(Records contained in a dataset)
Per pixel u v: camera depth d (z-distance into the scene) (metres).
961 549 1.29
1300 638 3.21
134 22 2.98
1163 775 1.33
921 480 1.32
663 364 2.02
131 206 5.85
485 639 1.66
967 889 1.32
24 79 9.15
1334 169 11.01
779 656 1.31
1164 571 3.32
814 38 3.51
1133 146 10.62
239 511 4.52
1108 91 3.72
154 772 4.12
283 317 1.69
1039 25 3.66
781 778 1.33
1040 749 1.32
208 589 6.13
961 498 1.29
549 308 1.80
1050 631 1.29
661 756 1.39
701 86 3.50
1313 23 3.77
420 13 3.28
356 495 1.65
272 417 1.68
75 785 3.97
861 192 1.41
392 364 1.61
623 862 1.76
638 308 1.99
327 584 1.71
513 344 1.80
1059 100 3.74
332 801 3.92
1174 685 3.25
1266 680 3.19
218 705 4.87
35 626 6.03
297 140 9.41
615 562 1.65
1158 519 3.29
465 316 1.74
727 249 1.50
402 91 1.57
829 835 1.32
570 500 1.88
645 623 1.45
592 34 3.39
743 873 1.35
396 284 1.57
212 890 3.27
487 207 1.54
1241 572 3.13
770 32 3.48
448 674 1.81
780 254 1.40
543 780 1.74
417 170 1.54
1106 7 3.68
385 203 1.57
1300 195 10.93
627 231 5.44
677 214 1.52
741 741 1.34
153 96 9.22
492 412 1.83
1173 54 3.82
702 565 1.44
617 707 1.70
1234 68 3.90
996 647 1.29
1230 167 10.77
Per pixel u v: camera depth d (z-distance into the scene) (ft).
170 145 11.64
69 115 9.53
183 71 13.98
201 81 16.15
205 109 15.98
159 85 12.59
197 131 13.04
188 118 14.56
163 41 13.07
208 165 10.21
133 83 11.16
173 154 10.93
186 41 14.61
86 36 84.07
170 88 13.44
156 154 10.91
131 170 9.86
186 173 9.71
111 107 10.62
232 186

● TASK DETAILS: Every record listed above needs to be written out again exactly.

● SOLVED EXERCISE:
Per pixel u v: camera depth d (z-distance into the scene) (metres).
961 549 1.29
1300 638 3.21
134 22 2.98
1163 775 1.33
921 480 1.32
663 364 2.02
131 206 5.85
485 639 1.66
967 889 1.32
24 79 9.15
1334 169 11.01
779 656 1.31
1164 571 3.32
814 38 3.51
1133 146 10.62
239 511 4.52
1108 91 3.72
154 772 4.12
283 317 1.69
1039 25 3.66
781 778 1.33
1040 749 1.32
208 589 6.13
961 498 1.29
549 308 1.80
1050 631 1.29
661 756 1.39
701 86 3.50
1313 23 3.77
420 13 3.28
356 495 1.65
272 417 1.68
75 785 3.97
861 192 1.41
392 364 1.61
623 862 1.76
638 308 1.99
327 584 1.71
513 344 1.80
1059 100 3.74
332 801 3.92
1174 685 3.25
1266 680 3.19
218 705 4.87
35 626 6.03
297 140 9.41
615 562 1.65
1158 519 3.29
465 316 1.74
727 249 1.50
402 91 1.57
829 835 1.32
570 500 1.88
645 623 1.45
592 34 3.39
743 873 1.35
396 284 1.57
212 890 3.27
487 207 1.54
1241 572 3.13
770 32 3.48
448 674 1.81
780 254 1.40
543 780 1.74
417 170 1.54
1106 7 3.68
385 203 1.57
1300 195 10.93
627 231 5.44
677 214 1.52
741 741 1.34
153 96 9.22
492 412 1.83
1173 54 3.82
702 565 1.44
617 707 1.70
1234 68 3.90
996 647 1.29
1230 167 10.77
Per pixel u v: camera depth d (z-distance into the scene) (ft).
170 145 11.64
69 115 9.53
183 71 13.98
201 81 16.15
205 109 15.98
159 85 12.59
197 131 13.04
188 118 14.56
163 41 13.07
208 165 10.21
133 83 11.16
173 154 10.93
186 41 14.61
86 36 84.07
170 88 13.44
156 154 10.91
131 170 9.86
186 173 9.71
111 107 10.62
232 186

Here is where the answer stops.